[Collected data]
--- --- ---

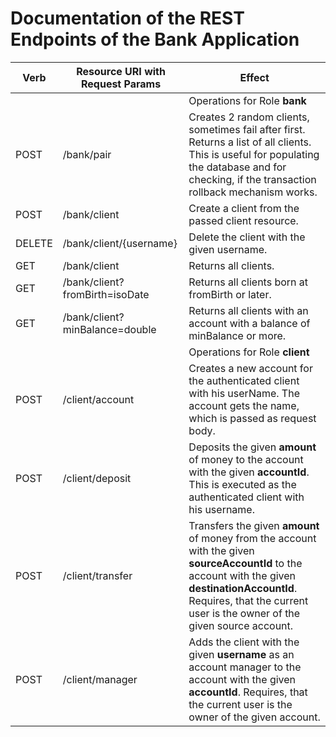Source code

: # Documentation of the REST Endpoints of the Bank Application

| Verb   | Resource URI with Request Params | Effect                                   |
| ------ | -------------------------------- | ---------------------------------------- |
|        |                                  | Operations for Role **bank**             |
| POST   | /bank/pair                       | Creates 2 random clients, sometimes fail after first. Returns a list of all clients. This is useful for populating the database and for checking, if the transaction rollback mechanism works. |
| POST   | /bank/client                     | Create a client from the passed client resource. |
| DELETE | /bank/client/{username}          | Delete the client with the given username. |
| GET    | /bank/client                     | Returns all clients.                     |
| GET    | /bank/client?fromBirth=isoDate   | Returns all clients born at fromBirth or later. |
| GET    | /bank/client?minBalance=double   | Returns all clients with an account with a balance of minBalance or more. |
|        |                                  | Operations for Role **client**           |
| POST   | /client/account                  | Creates a new account for the authenticated client with his userName. The account gets the name, which is passed as request body. |
| POST   | /client/deposit                  | Deposits the given **amount** of money to the account with the given **accountId**. This is executed as the authenticated client with his username. |
| POST   | /client/transfer                 | Transfers the given **amount** of money from the account with the given **sourceAccountId** to the account with the given **destinationAccountId**. Requires, that the current user is the owner of the given source account. |
| POST   | /client/manager                  | Adds the client with the given **username** as an account manager to the account with the given **accountId**. Requires, that the current user is the owner of the given account. |
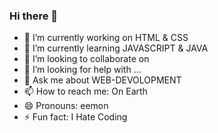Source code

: ### Hi there 👋
- 🔭 I’m currently working on HTML & CSS
- 🌱 I’m currently learning JAVASCRIPT & JAVA
- 👯 I’m looking to collaborate on 
- 🤔 I’m looking for help with ...
- 💬 Ask me about WEB-DEVOLOPMENT
- 📫 How to reach me: On Earth
- 😄 Pronouns: eemon
- ⚡ Fun fact: I Hate Coding

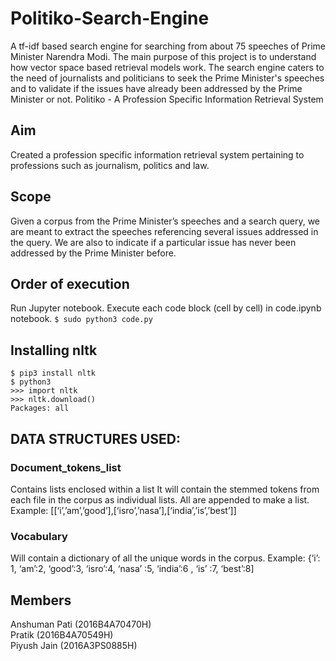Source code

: # Politiko-Search-Engine
 A tf-idf based search engine for searching from about 75 speeches of Prime Minister Narendra Modi. The main purpose of this project is to understand how vector space based retrieval models work. The search engine caters to the need of journalists and politicians to seek the Prime Minister's speeches and to validate if the issues have already been addressed by the Prime Minister or not.
 Politiko - A Profession Specific Information Retrieval System

## Aim 
Created a profession specific information retrieval system pertaining to professions such as journalism, politics and law.

## Scope
Given a corpus from the Prime Minister’s speeches and a search query, we are meant to extract the speeches referencing several issues addressed in the query. We are also to indicate if a particular issue has never been addressed by the Prime Minister before.

## Order of execution
Run Jupyter notebook. 
Execute each code block (cell by cell) in code.ipynb notebook.
``$ sudo python3 code.py``

## Installing nltk
``$ pip3 install nltk``<br/>
``$ python3``<br/>
``>>> import nltk``<br/>
``>>> nltk.download()``<br/>
	``Packages: all``<br/>

## DATA STRUCTURES USED:
### Document_tokens_list
Contains lists enclosed within a list It will contain the stemmed tokens from each file in the corpus as individual lists. All are appended to make a list. Example:
[[‘i’,’am’,’good’],[‘isro’,’nasa’],[‘india’,’is’,’best’]]
### Vocabulary
Will contain a dictionary of all the unique words in the corpus. Example:
{‘i’: 1, ‘am’:2, ‘good’:3, ‘isro’:4, ‘nasa’ :5, ‘india’:6 , ‘is’ :7, ‘best’:8]

## Members
Anshuman Pati (2016B4A70470H)<br/>
Pratik (2016B4A70549H)<br/>
Piyush Jain (2016A3PS0885H)<br/>


 



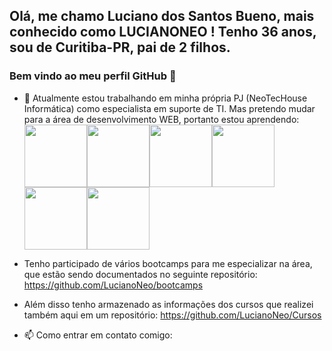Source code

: ## Olá, me chamo Luciano dos Santos Bueno, mais conhecido como LUCIANONEO ! Tenho 36 anos, sou de Curitiba-PR, pai de 2 filhos.
### Bem vindo ao meu perfil GitHub 👋

- 🔭 Atualmente estou trabalhando em minha própria PJ (NeoTecHouse Informática) como especialista em suporte de TI. Mas pretendo mudar para a área de desenvolvimento WEB, portanto estou aprendendo:<br>
<img src="https://cdn.jsdelivr.net/gh/devicons/devicon/icons/html5/html5-original-wordmark.svg" width="100" /><img src="https://cdn.jsdelivr.net/gh/devicons/devicon/icons/css3/css3-original-wordmark.svg" width="100"/><img src="https://cdn.jsdelivr.net/gh/devicons/devicon/icons/javascript/javascript-original.svg" width="100"/><img src="https://cdn.jsdelivr.net/gh/devicons/devicon/icons/bootstrap/bootstrap-original-wordmark.svg" width="100"/><img src="https://cdn.jsdelivr.net/gh/devicons/devicon/icons/nodejs/nodejs-original.svg" width="100"/><img src="https://cdn.jsdelivr.net/gh/devicons/devicon/icons/react/react-original-wordmark.svg" width="100"/>

- Tenho participado de vários bootcamps para me especializar na área, que estão sendo documentados no seguinte repositório:
https://github.com/LucianoNeo/bootcamps

- Além disso tenho armazenado as informações dos cursos que realizei também aqui em um repositório:
https://github.com/LucianoNeo/Cursos

- 📫 Como entrar em contato comigo:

--- --- ---

● **GOAL OF THE EXERCISE**:
Repeat each line of the records exactly, dropping the pictures.

● **ANSWER AREA**:
Source code

: # Documentation of the REST Endpoints of the Bank Application

| Verb   | Resource URI with Request Params | Effect                                   |
| ------ | -------------------------------- | ---------------------------------------- |
|        |                                  | Operations for Role **bank**             |
| POST   | /bank/pair                       | Creates 2 random clients, sometimes fail after first. Returns a list of all clients. This is useful for populating the database and for checking, if the transaction rollback mechanism works. |
| POST   | /bank/client                     | Create a client from the passed client resource. |
| DELETE | /bank/client/{username}          | Delete the client with the given username. |
| GET    | /bank/client                     | Returns all clients.                     |
| GET    | /bank/client?fromBirth=isoDate   | Returns all clients born at fromBirth or later. |
| GET    | /bank/client?minBalance=double   | Returns all clients with an account with a balance of minBalance or more. |
|        |                                  | Operations for Role **client**           |
| POST   | /client/account                  | Creates a new account for the authenticated client with his userName. The account gets the name, which is passed as request body. |
| POST   | /client/deposit                  | Deposits the given **amount** of money to the account with the given **accountId**. This is executed as the authenticated client with his username. |
| POST   | /client/transfer                 | Transfers the given **amount** of money from the account with the given **sourceAccountId** to the account with the given **destinationAccountId**. Requires, that the current user is the owner of the given source account. |
| POST   | /client/manager                  | Adds the client with the given **username** as an account manager to the account with the given **accountId**. Requires, that the current user is the owner of the given account. |
Source code

: ### Hi there 👋
- 🔭 I’m currently working on HTML & CSS
- 🌱 I’m currently learning JAVASCRIPT & JAVA
- 👯 I’m looking to collaborate on 
- 🤔 I’m looking for help with ...
- 💬 Ask me about WEB-DEVOLOPMENT
- 📫 How to reach me: On Earth
- 😄 Pronouns: eemon
- ⚡ Fun fact: I Hate Coding

Source code

: # Politiko-Search-Engine
 A tf-idf based search engine for searching from about 75 speeches of Prime Minister Narendra Modi. The main purpose of this project is to understand how vector space based retrieval models work. The search engine caters to the need of journalists and politicians to seek the Prime Minister's speeches and to validate if the issues have already been addressed by the Prime Minister or not.
 Politiko - A Profession Specific Information Retrieval System

## Aim 
Created a profession specific information retrieval system pertaining to professions such as journalism, politics and law.

## Scope
Given a corpus from the Prime Minister’s speeches and a search query, we are meant to extract the speeches referencing several issues addressed in the query. We are also to indicate if a particular issue has never been addressed by the Prime Minister before.

## Order of execution
Run Jupyter notebook. 
Execute each code block (cell by cell) in code.ipynb notebook.
``$ sudo python3 code.py``

## Installing nltk
``$ pip3 install nltk``<br/>
``$ python3``<br/>
``>>> import nltk``<br/>
``>>> nltk.download()``<br/>
	``Packages: all``<br/>

## DATA STRUCTURES USED:
### Document_tokens_list
Contains lists enclosed within a list It will contain the stemmed tokens from each file in the corpus as individual lists. All are appended to make a list. Example:
[[‘i’,’am’,’good’],[‘isro’,’nasa’],[‘india’,’is’,’best’]]
### Vocabulary
Will contain a dictionary of all the unique words in the corpus. Example:
{‘i’: 1, ‘am’:2, ‘good’:3, ‘isro’:4, ‘nasa’ :5, ‘india’:6 , ‘is’ :7, ‘best’:8]

## Members
Anshuman Pati (2016B4A70470H)<br/>
Pratik (2016B4A70549H)<br/>
Piyush Jain (2016A3PS0885H)<br/>


 



Source code

: ## Olá, me chamo Luciano dos Santos Bueno, mais conhecido como LUCIANONEO ! Tenho 36 anos, sou de Curitiba-PR, pai de 2 filhos.
### Bem vindo ao meu perfil GitHub 👋

- 🔭 Atualmente estou trabalhando em minha própria PJ (NeoTecHouse Informática) como especialista em suporte de TI. Mas pretendo mudar para a área de desenvolvimento WEB, portanto estou aprendendo:<br>
<img src="https://cdn.jsdelivr.net/gh/devicons/devicon/icons/html5/html5-original-wordmark.svg" width="100" /><img src="https://cdn.jsdelivr.net/gh/devicons/devicon/icons/css3/css3-original-wordmark.svg" width="100"/><img src="https://cdn.jsdelivr.net/gh/devicons/devicon/icons/javascript/javascript-original.svg" width="100"/><img src="https://cdn.jsdelivr.net/gh/devicons/devicon/icons/bootstrap/bootstrap-original-wordmark.svg" width="100"/><img src="https://cdn.jsdelivr.net/gh/devicons/devicon/icons/nodejs/nodejs-original.svg" width="100"/><img src="https://cdn.jsdelivr.net/gh/devicons/devicon/icons/react/react-original-wordmark.svg" width="100"/>

- Tenho participado de vários bootcamps para me especializar na área, que estão sendo documentados no seguinte repositório:
https://github.com/LucianoNeo/bootcamps

- Além disso tenho armazenado as informações dos cursos que realizei também aqui em um repositório:
https://github.com/LucianoNeo/Cursos

- 📫 Como entrar em contato comigo:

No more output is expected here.